Salinity in soil or irrigation water are major environmental constraints to crop productivity and are increasing steadily in many parts of the world, especially in arid and semi–arid areas (e.g., Mediterranean region). Due to low precipitation in arid and semiarid regions, in addition to overexploitation of available water resources (e.g., ground water), low quality water (e.g., saline water) has been utilize for irrigation crops grown in plastic houses as well as those planted in open fields. High salinity of the irrigation water has detrimental effects on soil fertility and reduces crop growth and yield.^1–3 One of the strategies that have been used to counteract salinity stress involves growing crops that are tolerant to saline conditions.^4,5 However, alleviation of salinity problem using salt tolerant crops is consider expensive and often represents only a temporary solution.^6,7 Therefore, incorporating biological factors that enable plants to tolerate salt stress such as mycorrhizal fungi inoculum would be helpful in improving crop production under saline conditions.^6,8 Arbuscular mycorrhizal (AM) fungi are beneficial plant symbionts that form mutualistic relationships with roots of most crop plants. This association allows plants to explore larger volumes of soil to absorb more water and nutrients uptake (especially immobile nutrients as P, Zn, and Cu) which result in enhancement of plant growth and productivity.^1,9 This can be attained by increasing the surface area of soil explored via fungal hyphae, that extend into soil past zone of nutrient depletion.⁹ Many recent studies have indicated that AM fungi could enhance the ability of plants to cope with salt stress by improving mineral nutrient absorption, maintaining ion balance, protecting enzyme activities and increasing water use efficiency.^1,10–13 AM fungi also enhance soil aggregation and water holding, both by extra radical hyphae in soil and exuding glomalin (glue like) which enhances soil structure.¹⁴

The most promising areas for practical use of AM fungi are during nursery seedlings production (e.g., horticultural crops), due to benefits that can be realize stronger growth of seedlings in nursery and improved performance after planting in the field.^6,15 Green sweet pepper (Capsicum annuum L.) is one of the economic important crops produced all over the world and its seedlings are produce in nurseries. Green pepper is considered sensitive to moderately sensitive to salinity stress.^16,17 However, AM fungi use in green pepper crop production is still less exploited compared to other crops of economic importance especially under field conditions.¹⁸ Therefore, the symbiotic interactions between AM fungi and host plants under saline conditions need to be studied in order to optimize beneficial effects of AM fungi in enhancing crop growth and productivity.
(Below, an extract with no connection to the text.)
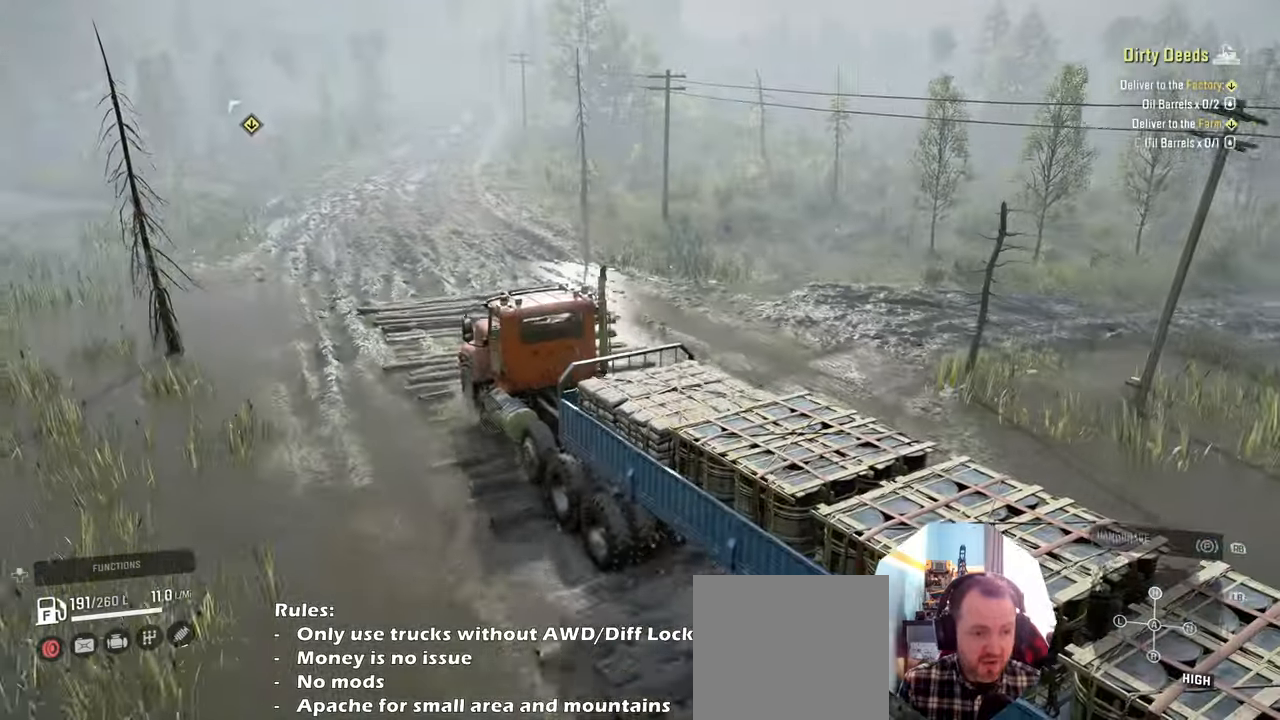
{"buttons": ["R2"], "left_stick": "center", "right_stick": "down-right", "events": []}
The objective of this study was to determine the effects of pre–inoculation of seedlings with arbuscular mycorrhizal (AM) fungi on mineral uptake, growth and yield of green pepper when irrigated with different levels of water salinity.
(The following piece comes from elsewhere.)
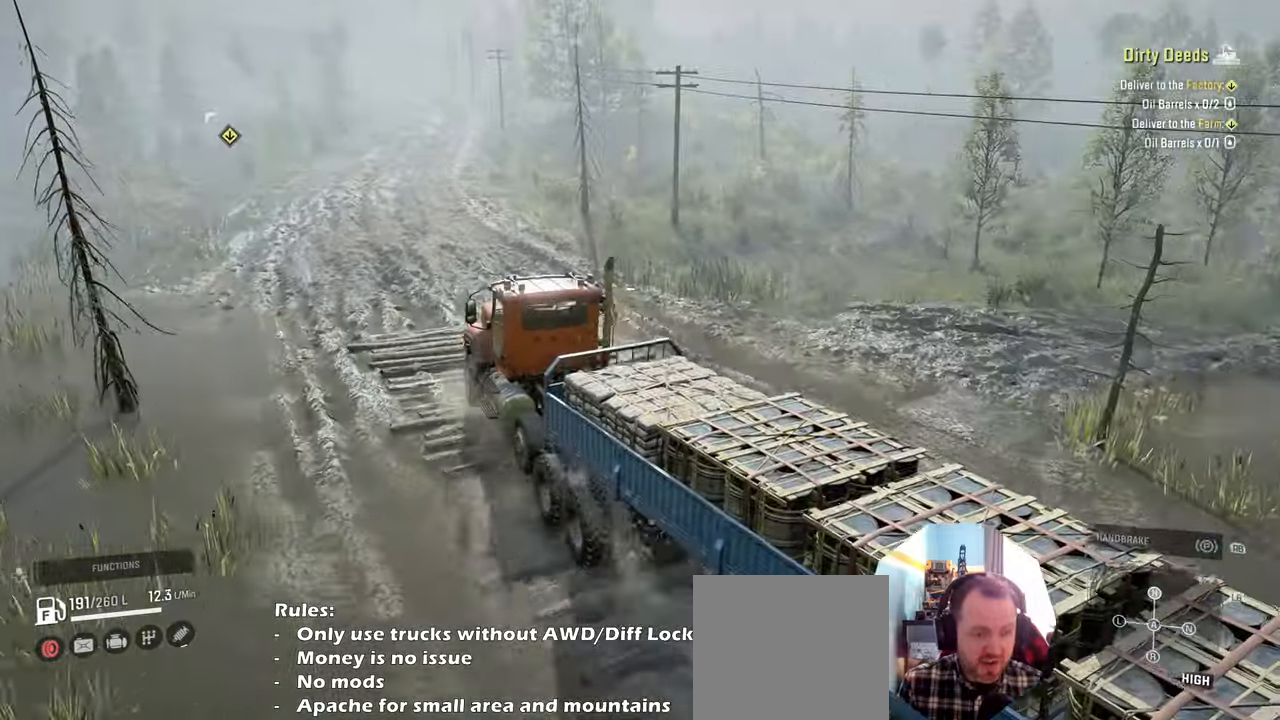
{"buttons": ["R2"], "left_stick": "center", "right_stick": "left", "events": [[34, "right_stick", "left"], [367, "right_stick", "up-left"], [500, "right_stick", "left"]]}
Mycorrhizal inoculation and production of seedlings Green pepper (cv. Zingaro) seeds were sown in polystyrene trays with 20–cm³ cells filled with a mixture of peat moss and perlite (2:1, V/V). Half of the trays received the AM fungi (Glomus mosseae) at rates 10ml/planting cell (contains 400±20 propagules/cell) and placed directly beneath the seeds in planting cells. The added inoculums consisted of AM fungi colonized root fragments, spores and hyphae mixed with soil. The inoculum was isolated initially from a wheat (Triticum durum desf.) field in northern Jordan and multiplied in pot cultures using chickpea (Cicer aritinum L.) as host plant. Control treatments received no AM (nonAM) inoculum. Seedlings in trays were grown on a bench with mist irrigation in the greenhouse until plants reach appropriate size for transplanting (35 days old). One day prior to transplanting into soils, 10 representative seedlings were taken from trays from both AM and nonAM treated plants and subjected to a destructive measurement, to assess for mycorrhizal colonization of roots and shoot growth (seedling length, stem width and the number of leaves per plant).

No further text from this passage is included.